Reporting latency: We remove slow, manual reporting cycles that cause crucial insights to arrive too late for product and live operations.

In practice, this means features like our Social Listening dashboard, which surfaces what players are talking about across your community, clustered by topic with real-time sentiment analysis. And with Search Insights, teams can ask specific questions, like “What bugs are preventing players from completing Level 23?”, and get weighted, contextual answers drawn directly from user conversations.
The growth of Discord and similar community platforms provides huge upside for game publishers and studios. They are now in a position to use player voice data and signals to build better games and products for their players. We’re seeing with our customers that community insights are moving beyond siloed reporting structures to get into product, game design, and live ops teams. Something which historically hasn’t happened fast enough or with the data quality for teams across the organization to trust it.
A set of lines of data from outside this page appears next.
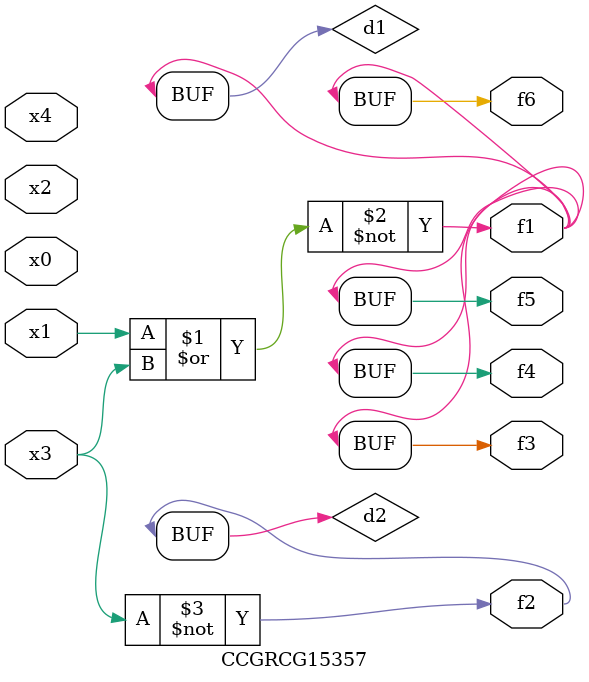
<source format=v>
module CCGRCG15357(
	input x0, x1, x2, x3, x4,
	output f1, f2, f3, f4, f5, f6
);

	wire d1, d2;

	nor (d1, x1, x3);
	not (d2, x3);
	assign f1 = d1;
	assign f2 = d2;
	assign f3 = d1;
	assign f4 = d1;
	assign f5 = d1;
	assign f6 = d1;
endmodule

</source>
At the same time, marketing teams are becoming more mature with lifecycle marketing and personalization. As Levellr brings together community and player experience data to build on top of their data warehouses, the opportunity for studios to use agentic solutions to build campaigns for their audiences is a massive opportunity for the industry.
What’s next
This funding will accelerate our product roadmap in two key areas.
The first is deeper data infrastructure. We’re building the connective tissue between community behavior and product KPIs, so our customers can finally see the relationship between what players say and what they do. This includes connecting wider community data signals into the platform, from additional platforms such as Reddit, to our customers’ siloed data such as in-game chat.
The second is agentic solutions. Dashboards that display data are table stakes at this point. We’re building systems that surface recommendations and act on player feedback automatically, moving teams from insight to response faster than any manual process allows.
Moving forward
We started Levellr in 2021 because we kept seeing the same blind spot: thriving communities, millions of user experience signals, but no way to measure their impact or act on what players were saying. Four years later, the industry has recognized how much community matters. Now it needs the infrastructure to actually understand it.
That’s what we’re building. With a distributed team across North America and Europe, and customers including some of the biggest names in gaming, we’re sprinting to take Levellr to the next level.
We’re grateful to our customers, partners, and investors for believing in what we’re building. As companies evolve from an acquisition game to an engagement game, we’re proud to bring the data intelligence to drive it.